とはいえ、元は有能な軍人であるイヴァン皇帝ならば、そう易々とやられることもないだろうけれど。
「――ごちそうさまでした」
少々重苦しい空気にはなったが、朝食は済んだ。
「わたしは先に、部屋に戻っています。午前の謁見は、一〇時からでしたわね?」
「ああ、そうだ」
「では、その頃にまた降りて参ります」
リディアは父に一礼して、食堂を出た。
階段に向かう廊下の途中で、すれ違いざまに彼女に声をかけてくる者が……。
「や、これはリディア殿下。おはようございます。今日もお美しいですなあ」
(……! サルディーノ・アドレ!)
つい先ほどまで、食堂で話題に上っていた要注意人物との遭遇に、リディアは動揺を禁じ得ない。けれど、それを悟られてはいけないと思い、あえて平静を装った。
「おはようございます、サルディーノ様。カルロス様は、もうお発ちになりまして?」
「はい、つい先ほど。私は港町で美しい海を眺めるよりも、ここに美しい姫様と残った方が楽しいのですがねえ」
(よく言うわよ、白々しい!)
サルディーノに内心毒づきながら、リディアはにこやかに相槌を打つ。
彼が自分(もしくは父)の命を狙っているらしいことは、既に知っているというのに。この男は、まだシラを切り通すつもりだろうか?

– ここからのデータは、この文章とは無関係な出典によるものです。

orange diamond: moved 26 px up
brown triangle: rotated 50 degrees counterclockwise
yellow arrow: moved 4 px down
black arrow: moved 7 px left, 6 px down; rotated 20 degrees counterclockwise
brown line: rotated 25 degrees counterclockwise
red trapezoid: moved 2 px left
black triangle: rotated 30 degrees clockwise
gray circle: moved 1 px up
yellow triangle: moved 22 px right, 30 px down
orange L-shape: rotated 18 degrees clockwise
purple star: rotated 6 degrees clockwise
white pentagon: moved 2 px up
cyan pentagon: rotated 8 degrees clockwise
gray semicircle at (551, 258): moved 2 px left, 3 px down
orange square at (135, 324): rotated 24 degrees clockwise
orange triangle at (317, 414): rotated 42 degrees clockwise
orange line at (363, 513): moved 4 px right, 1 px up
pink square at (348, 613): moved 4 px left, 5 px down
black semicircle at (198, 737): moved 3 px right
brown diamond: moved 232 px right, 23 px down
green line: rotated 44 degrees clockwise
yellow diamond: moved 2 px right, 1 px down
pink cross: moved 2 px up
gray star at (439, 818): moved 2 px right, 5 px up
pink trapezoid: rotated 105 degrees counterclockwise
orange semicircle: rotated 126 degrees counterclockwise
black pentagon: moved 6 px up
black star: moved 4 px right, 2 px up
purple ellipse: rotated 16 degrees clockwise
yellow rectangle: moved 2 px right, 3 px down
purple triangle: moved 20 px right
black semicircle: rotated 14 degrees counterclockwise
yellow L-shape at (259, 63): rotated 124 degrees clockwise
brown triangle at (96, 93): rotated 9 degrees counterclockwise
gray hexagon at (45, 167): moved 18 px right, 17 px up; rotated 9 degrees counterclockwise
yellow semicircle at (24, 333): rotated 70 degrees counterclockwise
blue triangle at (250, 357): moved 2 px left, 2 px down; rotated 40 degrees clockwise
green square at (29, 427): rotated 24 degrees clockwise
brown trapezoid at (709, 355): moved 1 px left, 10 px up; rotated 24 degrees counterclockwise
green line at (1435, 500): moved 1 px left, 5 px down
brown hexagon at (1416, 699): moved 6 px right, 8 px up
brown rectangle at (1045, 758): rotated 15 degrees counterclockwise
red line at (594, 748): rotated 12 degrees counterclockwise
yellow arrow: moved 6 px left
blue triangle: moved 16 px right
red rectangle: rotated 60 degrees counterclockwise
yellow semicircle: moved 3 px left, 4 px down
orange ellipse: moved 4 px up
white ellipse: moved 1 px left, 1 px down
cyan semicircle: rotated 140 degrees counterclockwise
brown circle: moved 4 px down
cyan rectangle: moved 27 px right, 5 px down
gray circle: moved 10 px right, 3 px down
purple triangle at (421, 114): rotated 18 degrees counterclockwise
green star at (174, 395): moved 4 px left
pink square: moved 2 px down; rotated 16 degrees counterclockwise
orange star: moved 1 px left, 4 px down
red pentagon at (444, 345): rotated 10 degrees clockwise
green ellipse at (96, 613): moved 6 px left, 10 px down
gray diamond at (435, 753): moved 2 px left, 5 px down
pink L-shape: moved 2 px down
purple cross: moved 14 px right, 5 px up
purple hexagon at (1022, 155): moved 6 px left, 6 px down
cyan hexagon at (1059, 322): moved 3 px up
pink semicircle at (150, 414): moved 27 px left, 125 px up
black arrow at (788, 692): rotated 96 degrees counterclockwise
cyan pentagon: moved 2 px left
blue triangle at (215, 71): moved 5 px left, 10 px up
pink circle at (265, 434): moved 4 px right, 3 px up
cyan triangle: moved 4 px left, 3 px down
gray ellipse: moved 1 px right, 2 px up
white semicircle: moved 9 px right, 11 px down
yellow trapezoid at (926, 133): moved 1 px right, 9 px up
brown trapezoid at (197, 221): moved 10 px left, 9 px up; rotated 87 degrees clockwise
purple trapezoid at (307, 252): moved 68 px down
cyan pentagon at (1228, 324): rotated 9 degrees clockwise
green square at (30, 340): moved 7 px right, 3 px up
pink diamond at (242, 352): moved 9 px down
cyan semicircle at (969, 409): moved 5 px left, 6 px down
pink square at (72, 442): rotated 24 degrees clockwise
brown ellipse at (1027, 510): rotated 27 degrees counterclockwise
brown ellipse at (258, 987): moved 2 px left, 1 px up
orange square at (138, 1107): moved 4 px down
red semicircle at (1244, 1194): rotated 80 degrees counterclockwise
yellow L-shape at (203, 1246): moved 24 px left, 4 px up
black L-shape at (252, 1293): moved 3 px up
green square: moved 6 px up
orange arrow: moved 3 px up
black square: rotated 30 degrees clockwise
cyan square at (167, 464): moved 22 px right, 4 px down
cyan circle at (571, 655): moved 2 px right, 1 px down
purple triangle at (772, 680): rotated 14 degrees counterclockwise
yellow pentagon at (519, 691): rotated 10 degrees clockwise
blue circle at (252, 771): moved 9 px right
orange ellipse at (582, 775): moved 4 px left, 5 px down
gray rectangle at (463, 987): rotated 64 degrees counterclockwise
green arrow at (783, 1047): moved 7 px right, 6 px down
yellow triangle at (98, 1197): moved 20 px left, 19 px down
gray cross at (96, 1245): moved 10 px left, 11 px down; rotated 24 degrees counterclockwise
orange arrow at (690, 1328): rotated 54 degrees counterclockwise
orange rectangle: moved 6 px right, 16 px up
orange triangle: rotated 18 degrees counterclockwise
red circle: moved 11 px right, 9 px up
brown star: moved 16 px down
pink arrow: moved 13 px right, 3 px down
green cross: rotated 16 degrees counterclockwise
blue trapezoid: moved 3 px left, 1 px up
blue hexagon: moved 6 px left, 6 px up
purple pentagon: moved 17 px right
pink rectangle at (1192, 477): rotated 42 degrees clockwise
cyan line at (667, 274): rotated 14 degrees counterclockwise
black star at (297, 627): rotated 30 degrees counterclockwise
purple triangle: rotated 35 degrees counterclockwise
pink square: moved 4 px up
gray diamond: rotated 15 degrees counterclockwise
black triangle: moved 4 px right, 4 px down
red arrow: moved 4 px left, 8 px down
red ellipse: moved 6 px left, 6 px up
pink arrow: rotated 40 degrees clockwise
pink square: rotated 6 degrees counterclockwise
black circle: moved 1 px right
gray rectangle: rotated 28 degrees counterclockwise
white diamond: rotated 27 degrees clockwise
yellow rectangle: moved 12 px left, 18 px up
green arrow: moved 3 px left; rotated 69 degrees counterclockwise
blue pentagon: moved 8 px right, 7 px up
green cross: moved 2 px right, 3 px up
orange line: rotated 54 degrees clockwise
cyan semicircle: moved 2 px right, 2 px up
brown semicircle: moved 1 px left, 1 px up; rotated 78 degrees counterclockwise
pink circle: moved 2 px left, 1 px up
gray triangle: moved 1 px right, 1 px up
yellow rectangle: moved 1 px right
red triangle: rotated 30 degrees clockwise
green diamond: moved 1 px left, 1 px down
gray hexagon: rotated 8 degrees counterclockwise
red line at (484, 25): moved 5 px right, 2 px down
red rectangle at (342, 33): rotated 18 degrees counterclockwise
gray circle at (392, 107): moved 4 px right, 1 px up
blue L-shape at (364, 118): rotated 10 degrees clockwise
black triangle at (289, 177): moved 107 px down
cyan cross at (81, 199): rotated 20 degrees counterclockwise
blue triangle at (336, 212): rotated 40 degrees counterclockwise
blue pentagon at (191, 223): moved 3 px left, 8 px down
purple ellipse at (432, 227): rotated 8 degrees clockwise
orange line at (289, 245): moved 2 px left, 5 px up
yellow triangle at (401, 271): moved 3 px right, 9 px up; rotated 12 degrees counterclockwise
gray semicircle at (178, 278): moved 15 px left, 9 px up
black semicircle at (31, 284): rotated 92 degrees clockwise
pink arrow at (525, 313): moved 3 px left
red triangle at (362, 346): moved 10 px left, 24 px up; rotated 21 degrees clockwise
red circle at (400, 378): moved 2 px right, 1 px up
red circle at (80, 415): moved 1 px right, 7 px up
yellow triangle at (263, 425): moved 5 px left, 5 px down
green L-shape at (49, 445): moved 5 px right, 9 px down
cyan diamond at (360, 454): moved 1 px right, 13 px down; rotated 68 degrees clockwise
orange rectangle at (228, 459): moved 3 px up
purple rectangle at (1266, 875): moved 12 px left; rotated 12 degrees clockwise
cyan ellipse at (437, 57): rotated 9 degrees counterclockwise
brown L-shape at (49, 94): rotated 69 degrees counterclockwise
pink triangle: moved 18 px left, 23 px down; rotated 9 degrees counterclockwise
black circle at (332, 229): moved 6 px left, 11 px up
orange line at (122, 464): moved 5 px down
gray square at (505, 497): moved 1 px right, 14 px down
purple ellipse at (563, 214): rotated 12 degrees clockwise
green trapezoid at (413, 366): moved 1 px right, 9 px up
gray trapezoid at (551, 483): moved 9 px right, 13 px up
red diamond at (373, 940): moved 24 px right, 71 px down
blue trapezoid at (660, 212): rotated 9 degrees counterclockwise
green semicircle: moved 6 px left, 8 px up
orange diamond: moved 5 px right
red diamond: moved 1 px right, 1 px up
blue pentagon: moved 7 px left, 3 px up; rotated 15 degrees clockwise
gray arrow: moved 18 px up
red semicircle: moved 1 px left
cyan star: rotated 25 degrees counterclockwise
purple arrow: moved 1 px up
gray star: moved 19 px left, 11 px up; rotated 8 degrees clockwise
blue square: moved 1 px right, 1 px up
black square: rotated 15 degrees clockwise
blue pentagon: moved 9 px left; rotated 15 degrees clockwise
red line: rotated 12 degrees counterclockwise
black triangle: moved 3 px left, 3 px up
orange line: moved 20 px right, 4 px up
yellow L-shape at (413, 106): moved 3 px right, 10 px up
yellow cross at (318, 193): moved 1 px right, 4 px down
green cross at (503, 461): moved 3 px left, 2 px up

「――そういえば、リディア殿下。あなたはカルロスとの縁談をお断りになったそうですな?」
「……ええ、そうですが。それが何か?」
唐突に話題を変えたサルディーノに、リディアは一瞬たじろいだ。――この男は一体、何が言いたいのだろうか?
「いや、カルロスから聞きましてな。何でも他に想う相手がいるとか。――そう、近衛兵の。名前は確か、デ……、デ……」
「デニス……ですか?」
誘導尋問に引っかかってしまったことは、リディアも分かっていた。が、彼の言わんとすることを知るためには、それも致し方ない。
「そうそう、デニスどのだ! 聞けば、殿下とその若者とは幼なじみなのだとか。子供の頃から親しかったそうで」
「ええ。……それが何か?」
リディアは苛立ちを隠しながら、サルディーノに問い返す。いい加減、彼の回りくどい言い方にはウンザリしてきていた。
「あなたがデニスどのに抱いている感情は、本当に男女間の愛情なのでしょうか? 幼なじみへの情愛を、愛と勘違いなさってはいませんかな?」
「……!」
(彼が言いたかったのは、これだったの!?)
彼女はハッと息を呑んだ。いつかは誰かに言われると思っていた。そして、自分でも何となく思っていたことだ。「自分のデニスへの想いは、本当に恋なのか?」と。
迷いはあったけれど、必死にそう思い込もうとしていた。でも、彼によく似たカルロスと対面した瞬間、自信が揺らいでしまったのだ。カルロスの、吸い込まれそうなくらい澄み切った瞳に見入ってしまったことで。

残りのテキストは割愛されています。